S’ils ne bougent pas, c’est que tout est normal.
Je bâille. Sans
doute l’effet des anesthésiants qui me donne l’impression d’être
un peu saoul. La tête me tourne. Je m’attache à garder mon dos
bien droit comme le conseille sempiternellement Stefania.
Ma dernière
pensée consciente est pour Rose et je me répète que je dois la
sauver. Maintenant, je sais que je vais mourir. Un souvenir me
revient. J’étais encore tout petit et c’était la première fois
que je montais sur un grand-huit. Au départ, le chariot gravit
lentement la pente. Une fois qu’on se trouve au sommet, on se dit
qu’on ferait mieux d’être ailleurs et qu’il faut descendre
avant qu’il ne soit trop tard.
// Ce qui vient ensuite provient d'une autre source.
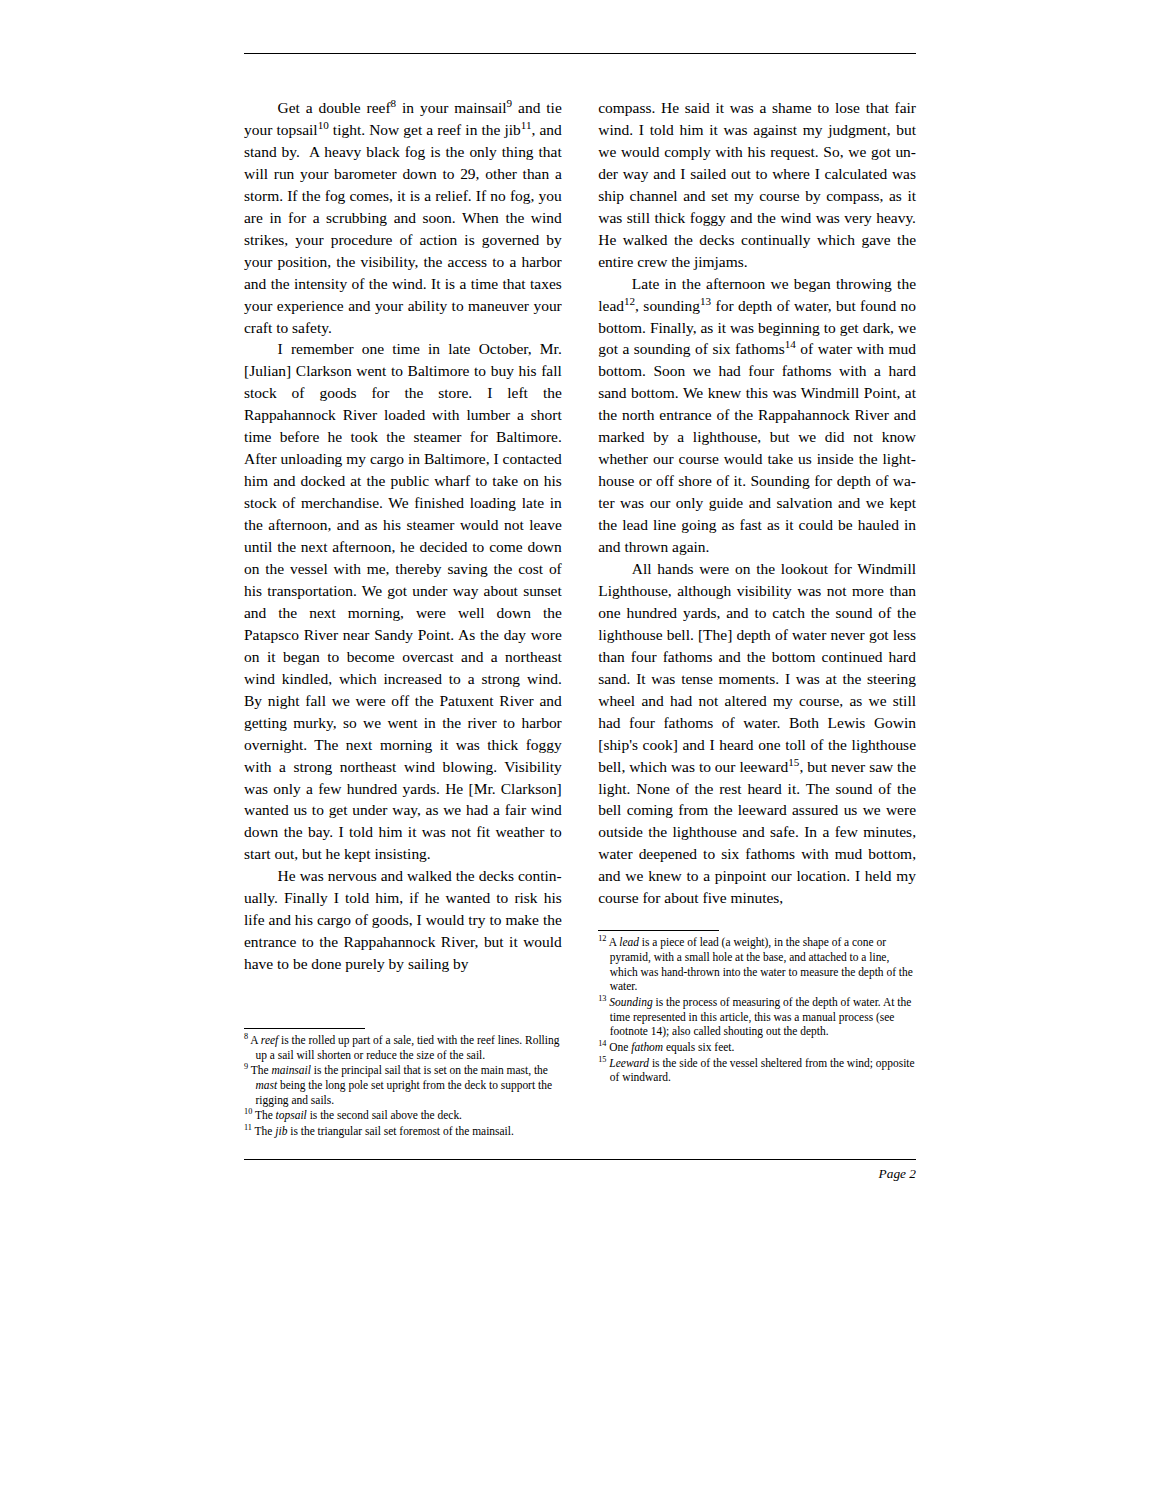Get a double reef8 in your mainsail9 and tie your topsail10 tight. Now get a reef in the jib11, and stand by. A heavy black fog is the only thing that will run your barometer down to 29, other than a storm. If the fog comes, it is a relief. If no fog, you are in for a scrubbing and soon. When the wind strikes, your procedure of action is governed by your position, the visibility, the access to a harbor and the intensity of the wind. It is a time that taxes your experience and your ability to maneuver your craft to safety.
I remember one time in late October, Mr. [Julian] Clarkson went to Baltimore to buy his fall stock of goods for the store. I left the Rappahannock River loaded with lumber a short time before he took the steamer for Baltimore. After unloading my cargo in Baltimore, I contacted him and docked at the public wharf to take on his stock of merchandise. We finished loading late in the afternoon, and as his steamer would not leave until the next afternoon, he decided to come down on the vessel with me, thereby saving the cost of his transportation. We got under way about sunset and the next morning, were well down the Patapsco River near Sandy Point. As the day wore on it began to become overcast and a northeast wind kindled, which increased to a strong wind. By night fall we were off the Patuxent River and getting murky, so we went in the river to harbor overnight. The next morning it was thick foggy with a strong northeast wind blowing. Visibility was only a few hundred yards. He [Mr. Clarkson] wanted us to get under way, as we had a fair wind down the bay. I told him it was not fit weather to start out, but he kept insisting.
He was nervous and walked the decks continually. Finally I told him, if he wanted to risk his life and his cargo of goods, I would try to make the entrance to the Rappahannock River, but it would have to be done purely by sailing by
8 A reef is the rolled up part of a sale, tied with the reef lines. Rolling up a sail will shorten or reduce the size of the sail.
9 The mainsail is the principal sail that is set on the main mast, the mast being the long pole set upright from the deck to support the rigging and sails.
10 The topsail is the second sail above the deck.
11 The jib is the triangular sail set foremost of the mainsail.
compass. He said it was a shame to lose that fair wind. I told him it was against my judgment, but we would comply with his request. So, we got under way and I sailed out to where I calculated was ship channel and set my course by compass, as it was still thick foggy and the wind was very heavy. He walked the decks continually which gave the entire crew the jimjams.
Late in the afternoon we began throwing the lead12, sounding13 for depth of water, but found no bottom. Finally, as it was beginning to get dark, we got a sounding of six fathoms14 of water with mud bottom. Soon we had four fathoms with a hard sand bottom. We knew this was Windmill Point, at the north entrance of the Rappahannock River and marked by a lighthouse, but we did not know whether our course would take us inside the lighthouse or off shore of it. Sounding for depth of water was our only guide and salvation and we kept the lead line going as fast as it could be hauled in and thrown again.
All hands were on the lookout for Windmill Lighthouse, although visibility was not more than one hundred yards, and to catch the sound of the lighthouse bell. [The] depth of water never got less than four fathoms and the bottom continued hard sand. It was tense moments. I was at the steering wheel and had not altered my course, as we still had four fathoms of water. Both Lewis Gowin [ship's cook] and I heard one toll of the lighthouse bell, which was to our leeward15, but never saw the light. None of the rest heard it. The sound of the bell coming from the leeward assured us we were outside the lighthouse and safe. In a few minutes, water deepened to six fathoms with mud bottom, and we knew to a pinpoint our location. I held my course for about five minutes,
12 A lead is a piece of lead (a weight), in the shape of a cone or pyramid, with a small hole at the base, and attached to a line, which was hand-thrown into the water to measure the depth of the water.
13 Sounding is the process of measuring of the depth of water. At the time represented in this article, this was a manual process (see footnote 14); also called shouting out the depth.
14 One fathom equals six feet.
15 Leeward is the side of the vessel sheltered from the wind; opposite of windward.
Page 2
Déjà, cependant, le chariot se
précipite en avant, des filles hurlent de terreur ou de joie, et on
ferme les yeux en priant pour que cette torture cesse au plus vite.
Elle ne cesse pas. On est emporté à droite, puis immédiatement
ramené à gauche, loopings la tête en bas, on est à deux doigts de
tomber dans le vide et on se dit que le pire, c’est qu’on a payé
pour souffrir tant d’effrois !
Bon, donc, je
m’endors doucement. Je me sens léger. Très léger. J’ai
l’impression que, si je le voulais, je pourrais flotter comme une
plume, et je constate qu’en effet… je flotte comme une plume ! Du
moins, une partie de mon corps s’y efforce, comme si l’autre,
instinctivement, refusait de quitter la vie. J’ai beau aimer Rose
de tout mon cœur, la mort m’effraye terriblement. Je n’ai pas
envie de quitter comme ça mon appartement, mon quartier, mon
bistrot, mes amis.
Encore que mes
amis, et surtout mon principal ami, soient tous là, m’accompagnant
dans cette terrible épreuve.
Tout ce que je
ressens, Raoul le ressent. Toutes mes craintes, il doit les partager.
Soudain, quelque chose de bizarre se produit. Une bosse jaillit du
sommet de mon crâne, tendant mon cuir chevelu à l’extrême.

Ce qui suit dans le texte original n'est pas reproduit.